**Problem**: Starting at the first of the lines below and ending at the line that contains "ขายบ้านเดี่ยว 2 ชั้น หมู่บ้านอิ่มอัมพรทาวน์", rewrite each one as an item in a numbered list, leaving out any blank lines. Include both the first and last of these lines.

**Data shown**:
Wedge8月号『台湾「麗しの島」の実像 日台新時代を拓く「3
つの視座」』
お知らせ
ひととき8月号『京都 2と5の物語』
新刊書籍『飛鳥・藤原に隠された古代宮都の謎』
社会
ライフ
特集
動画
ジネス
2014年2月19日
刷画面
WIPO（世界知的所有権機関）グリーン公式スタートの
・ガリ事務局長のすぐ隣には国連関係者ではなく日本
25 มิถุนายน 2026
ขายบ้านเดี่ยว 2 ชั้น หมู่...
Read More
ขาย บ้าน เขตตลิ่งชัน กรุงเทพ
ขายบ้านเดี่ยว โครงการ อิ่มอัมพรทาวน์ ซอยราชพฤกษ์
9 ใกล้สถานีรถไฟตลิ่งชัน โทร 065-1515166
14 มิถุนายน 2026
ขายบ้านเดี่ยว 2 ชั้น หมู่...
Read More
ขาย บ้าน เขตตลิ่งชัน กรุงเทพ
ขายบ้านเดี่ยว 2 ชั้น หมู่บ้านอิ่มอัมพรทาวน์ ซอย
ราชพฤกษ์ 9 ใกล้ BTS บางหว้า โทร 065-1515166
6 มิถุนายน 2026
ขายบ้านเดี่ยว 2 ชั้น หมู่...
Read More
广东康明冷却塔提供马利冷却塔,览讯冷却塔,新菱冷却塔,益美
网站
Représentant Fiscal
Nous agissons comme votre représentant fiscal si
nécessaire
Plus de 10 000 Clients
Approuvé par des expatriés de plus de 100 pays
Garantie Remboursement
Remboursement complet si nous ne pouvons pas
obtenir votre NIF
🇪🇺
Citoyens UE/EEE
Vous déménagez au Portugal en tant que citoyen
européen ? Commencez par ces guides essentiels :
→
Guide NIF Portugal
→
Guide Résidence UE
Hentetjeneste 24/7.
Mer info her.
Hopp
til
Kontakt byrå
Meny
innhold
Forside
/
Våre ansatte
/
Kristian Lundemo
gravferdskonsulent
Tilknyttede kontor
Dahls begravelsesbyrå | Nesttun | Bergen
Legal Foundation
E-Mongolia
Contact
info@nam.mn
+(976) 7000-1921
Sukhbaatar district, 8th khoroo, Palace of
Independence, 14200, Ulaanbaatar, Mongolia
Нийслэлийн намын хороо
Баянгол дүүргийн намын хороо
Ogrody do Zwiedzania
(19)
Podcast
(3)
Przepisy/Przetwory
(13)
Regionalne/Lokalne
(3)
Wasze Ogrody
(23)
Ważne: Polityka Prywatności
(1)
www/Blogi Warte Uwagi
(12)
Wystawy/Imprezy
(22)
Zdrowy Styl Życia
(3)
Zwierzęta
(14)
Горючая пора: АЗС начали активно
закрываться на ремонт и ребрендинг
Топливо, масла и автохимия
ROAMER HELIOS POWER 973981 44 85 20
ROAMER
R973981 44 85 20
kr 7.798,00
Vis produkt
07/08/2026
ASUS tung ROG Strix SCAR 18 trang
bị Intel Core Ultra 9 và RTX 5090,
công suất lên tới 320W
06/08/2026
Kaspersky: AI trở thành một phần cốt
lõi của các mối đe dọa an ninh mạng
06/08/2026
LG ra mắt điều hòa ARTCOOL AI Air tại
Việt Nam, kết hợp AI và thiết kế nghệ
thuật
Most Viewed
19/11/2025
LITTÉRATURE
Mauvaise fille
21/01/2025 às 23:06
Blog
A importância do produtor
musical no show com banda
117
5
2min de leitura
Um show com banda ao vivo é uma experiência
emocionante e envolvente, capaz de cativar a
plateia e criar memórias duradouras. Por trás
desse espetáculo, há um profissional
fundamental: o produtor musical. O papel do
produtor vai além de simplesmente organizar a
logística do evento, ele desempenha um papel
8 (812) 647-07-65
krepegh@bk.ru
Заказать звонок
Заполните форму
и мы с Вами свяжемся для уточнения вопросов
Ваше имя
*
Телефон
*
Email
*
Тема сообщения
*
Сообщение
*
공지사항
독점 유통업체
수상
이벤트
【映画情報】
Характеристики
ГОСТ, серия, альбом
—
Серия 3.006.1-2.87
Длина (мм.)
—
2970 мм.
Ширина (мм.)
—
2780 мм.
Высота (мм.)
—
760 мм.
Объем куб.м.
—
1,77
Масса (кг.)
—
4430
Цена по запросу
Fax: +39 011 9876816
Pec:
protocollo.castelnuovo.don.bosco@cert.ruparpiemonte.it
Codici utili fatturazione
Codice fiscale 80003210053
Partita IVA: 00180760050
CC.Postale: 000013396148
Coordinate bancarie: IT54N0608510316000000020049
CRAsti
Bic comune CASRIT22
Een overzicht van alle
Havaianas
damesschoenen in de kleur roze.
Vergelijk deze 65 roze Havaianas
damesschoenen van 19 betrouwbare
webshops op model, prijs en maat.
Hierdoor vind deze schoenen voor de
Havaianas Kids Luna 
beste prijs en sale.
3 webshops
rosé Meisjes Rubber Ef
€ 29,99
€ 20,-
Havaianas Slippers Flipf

**Your response**:
1. Wedge8月号『台湾「麗しの島」の実像 日台新時代を拓く「3
2. つの視座」』
3. お知らせ
4. ひととき8月号『京都 2と5の物語』
5. 新刊書籍『飛鳥・藤原に隠された古代宮都の謎』
6. 社会
7. ライフ
8. 特集
9. 動画
10. ジネス
11. 2014年2月19日
12. 刷画面
13. WIPO（世界知的所有権機関）グリーン公式スタートの
14. ・ガリ事務局長のすぐ隣には国連関係者ではなく日本
15. 25 มิถุนายน 2026
16. ขายบ้านเดี่ยว 2 ชั้น หมู่...
17. Read More
18. ขาย บ้าน เขตตลิ่งชัน กรุงเทพ
19. ขายบ้านเดี่ยว โครงการ อิ่มอัมพรทาวน์ ซอยราชพฤกษ์
20. 9 ใกล้สถานีรถไฟตลิ่งชัน โทร 065-1515166
21. 14 มิถุนายน 2026
22. ขายบ้านเดี่ยว 2 ชั้น หมู่...
23. Read More
24. ขาย บ้าน เขตตลิ่งชัน กรุงเทพ
25. ขายบ้านเดี่ยว 2 ชั้น หมู่บ้านอิ่มอัมพรทาวน์ ซอย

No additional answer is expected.